I’d caught him looking at me a couple times over the past few weeks, as we got ready for bed, his eyes lingering on my breasts, as if he too was wondering who I would be without them. Something similar flickered in his eyes as he considered what I’d asked. It morphed into hesitation. Then resolve.

He turned his attention back to the Crosley and gingerly lowered the needle onto the vinyl.

I stifled sudden anger as the song began with its ridiculous banter. “I’m serious, Nate.”

He held up a hand and watched the record turn, waiting for his cue. The lines around his eyes seemed deeper than they’d been a month ago as he looked up at me again, mouthing the words of Weezer’s song, coaxing me to join in and bopping a little to the rhythm. At any other time, I would have found his awkward moves endearing. “‘If you want to destroy my sweater,’” he crooned, his eyes and smile on me, “‘hold this thread and walk away.’”

“Nate.”

He winked and held a hand out to me. “‘Watch me unravel—’”

“Nate!” My voice was sharp enough to cut through his best intentions.

The needle squeaked as Nate lifted it off the LP. I saw his shoulders sag. His voice was rough with frustration when he said, “I understand, Ceelie.” He looked at the ceiling and let out a loud breath. “I’ve gone to your appointments with you, I’ve watched the videos, I’ve read the articles.” He looked at me, eyebrows drawn. “I know what’s coming. I know it’s going to be hard—really hard. I know it’s going to take a while. I know all that. But we have two weeks, Cee. Two weeks before everything we’ve been planning for happens. Can we not dwell on it every moment of every day until then?”

I wanted to let it go. To drop the topic and find the box of old records I’d stored in the attic and sit on the floor while we played them all. “What if this changes everything?” I asked instead.

A taut silence stretched between us. I stared at his face as if it could reveal our future. He looked down at the still-spinning record.
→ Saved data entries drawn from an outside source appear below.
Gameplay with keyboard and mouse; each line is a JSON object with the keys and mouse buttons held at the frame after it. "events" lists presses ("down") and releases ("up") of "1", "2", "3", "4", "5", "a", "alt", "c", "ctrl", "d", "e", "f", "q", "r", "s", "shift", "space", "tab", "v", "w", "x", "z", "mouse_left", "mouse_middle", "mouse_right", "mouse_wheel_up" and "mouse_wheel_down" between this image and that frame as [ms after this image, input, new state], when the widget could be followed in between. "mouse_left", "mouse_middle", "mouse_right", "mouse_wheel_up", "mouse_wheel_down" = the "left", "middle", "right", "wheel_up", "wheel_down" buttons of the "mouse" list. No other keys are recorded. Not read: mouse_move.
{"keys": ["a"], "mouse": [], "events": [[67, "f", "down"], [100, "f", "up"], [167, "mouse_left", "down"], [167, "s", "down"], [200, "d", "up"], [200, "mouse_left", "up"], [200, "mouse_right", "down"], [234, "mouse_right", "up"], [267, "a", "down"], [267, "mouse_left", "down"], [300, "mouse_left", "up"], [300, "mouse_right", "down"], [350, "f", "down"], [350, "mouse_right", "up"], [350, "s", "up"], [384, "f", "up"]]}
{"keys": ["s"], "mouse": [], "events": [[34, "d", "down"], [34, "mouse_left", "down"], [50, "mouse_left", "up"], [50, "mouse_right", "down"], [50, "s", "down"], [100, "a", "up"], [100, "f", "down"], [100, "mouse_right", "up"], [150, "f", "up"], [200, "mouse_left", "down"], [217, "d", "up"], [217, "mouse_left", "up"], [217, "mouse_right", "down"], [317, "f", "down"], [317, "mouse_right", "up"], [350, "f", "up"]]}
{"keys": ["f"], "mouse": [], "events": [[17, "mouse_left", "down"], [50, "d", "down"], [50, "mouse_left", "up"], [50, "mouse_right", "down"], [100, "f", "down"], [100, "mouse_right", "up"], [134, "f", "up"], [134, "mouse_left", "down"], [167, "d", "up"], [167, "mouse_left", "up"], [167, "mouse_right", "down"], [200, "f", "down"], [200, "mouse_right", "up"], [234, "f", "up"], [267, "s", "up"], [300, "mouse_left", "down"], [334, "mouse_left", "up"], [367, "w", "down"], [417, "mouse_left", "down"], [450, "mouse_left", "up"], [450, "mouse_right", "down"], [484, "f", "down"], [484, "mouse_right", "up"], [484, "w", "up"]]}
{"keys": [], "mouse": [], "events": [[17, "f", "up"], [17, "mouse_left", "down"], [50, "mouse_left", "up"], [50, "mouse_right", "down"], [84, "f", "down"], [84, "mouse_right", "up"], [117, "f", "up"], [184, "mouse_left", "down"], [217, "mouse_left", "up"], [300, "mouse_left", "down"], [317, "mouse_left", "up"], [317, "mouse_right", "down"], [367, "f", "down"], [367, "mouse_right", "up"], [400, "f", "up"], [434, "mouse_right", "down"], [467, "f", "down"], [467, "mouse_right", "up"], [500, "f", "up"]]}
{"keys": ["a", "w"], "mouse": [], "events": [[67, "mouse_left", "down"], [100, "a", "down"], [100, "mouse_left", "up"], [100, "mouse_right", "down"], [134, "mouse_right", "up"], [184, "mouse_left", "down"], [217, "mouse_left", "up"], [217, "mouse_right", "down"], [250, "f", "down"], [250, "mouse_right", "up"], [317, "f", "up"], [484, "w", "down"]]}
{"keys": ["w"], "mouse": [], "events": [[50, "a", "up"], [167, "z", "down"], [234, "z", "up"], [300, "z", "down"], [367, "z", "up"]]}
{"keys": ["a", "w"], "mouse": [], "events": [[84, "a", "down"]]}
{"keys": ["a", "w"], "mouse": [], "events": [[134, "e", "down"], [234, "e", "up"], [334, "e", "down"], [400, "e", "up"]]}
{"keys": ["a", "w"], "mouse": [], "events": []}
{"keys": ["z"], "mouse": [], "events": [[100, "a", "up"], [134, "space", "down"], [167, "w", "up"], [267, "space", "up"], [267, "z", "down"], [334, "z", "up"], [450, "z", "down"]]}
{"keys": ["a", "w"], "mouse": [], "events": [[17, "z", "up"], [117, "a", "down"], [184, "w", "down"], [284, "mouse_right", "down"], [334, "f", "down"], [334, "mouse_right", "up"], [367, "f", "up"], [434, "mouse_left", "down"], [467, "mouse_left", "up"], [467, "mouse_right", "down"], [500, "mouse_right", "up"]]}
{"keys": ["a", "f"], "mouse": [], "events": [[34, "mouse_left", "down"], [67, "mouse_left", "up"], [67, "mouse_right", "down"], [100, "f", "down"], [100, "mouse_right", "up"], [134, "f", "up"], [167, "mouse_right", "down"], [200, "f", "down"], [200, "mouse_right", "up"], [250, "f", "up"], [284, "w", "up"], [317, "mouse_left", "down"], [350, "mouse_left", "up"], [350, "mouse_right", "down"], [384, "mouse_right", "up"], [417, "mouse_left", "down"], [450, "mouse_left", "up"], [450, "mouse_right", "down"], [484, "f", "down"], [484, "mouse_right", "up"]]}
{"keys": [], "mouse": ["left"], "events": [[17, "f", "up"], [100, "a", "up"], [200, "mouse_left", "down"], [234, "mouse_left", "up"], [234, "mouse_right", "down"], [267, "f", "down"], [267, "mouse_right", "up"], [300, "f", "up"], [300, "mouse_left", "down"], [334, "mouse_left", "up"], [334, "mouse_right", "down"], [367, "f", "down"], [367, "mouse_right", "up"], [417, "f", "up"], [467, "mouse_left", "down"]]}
“I told you it won’t.” There was something steely in the words.

I felt myself frowning as trust wrestled with uncertainty. I wanted to believe that the same forces that had kept us together all these years—through miscarriages and IVF treatments and career upheavals and all the ebbs and flows of marriage between two very different and stubborn people—would serve us again as we faced what lay ahead. In that moment, despite the misgivings that had wreaked havoc on my sleep and sanity since my diagnosis, I chose to believe it. Because I needed to in ways that took my breath away.

“I’m sorry, Nate.”

“It’s not your fault.”

“We’re going to get through this.” I nodded in affirmation of my own words. “We’re going to get through this,” I said again, just to be sure.

Nate placed the needle back on the record and held out a hand. I stepped toward him and he brought my palm to his chest, anchoring it there with warmth and promise. I could feel his heartbeat—steady and slow. He cupped the side of my head with his other hand, and the roughness of his skin tugged on strands of my auburn hair as he caught the tears on my cheek with his thumb.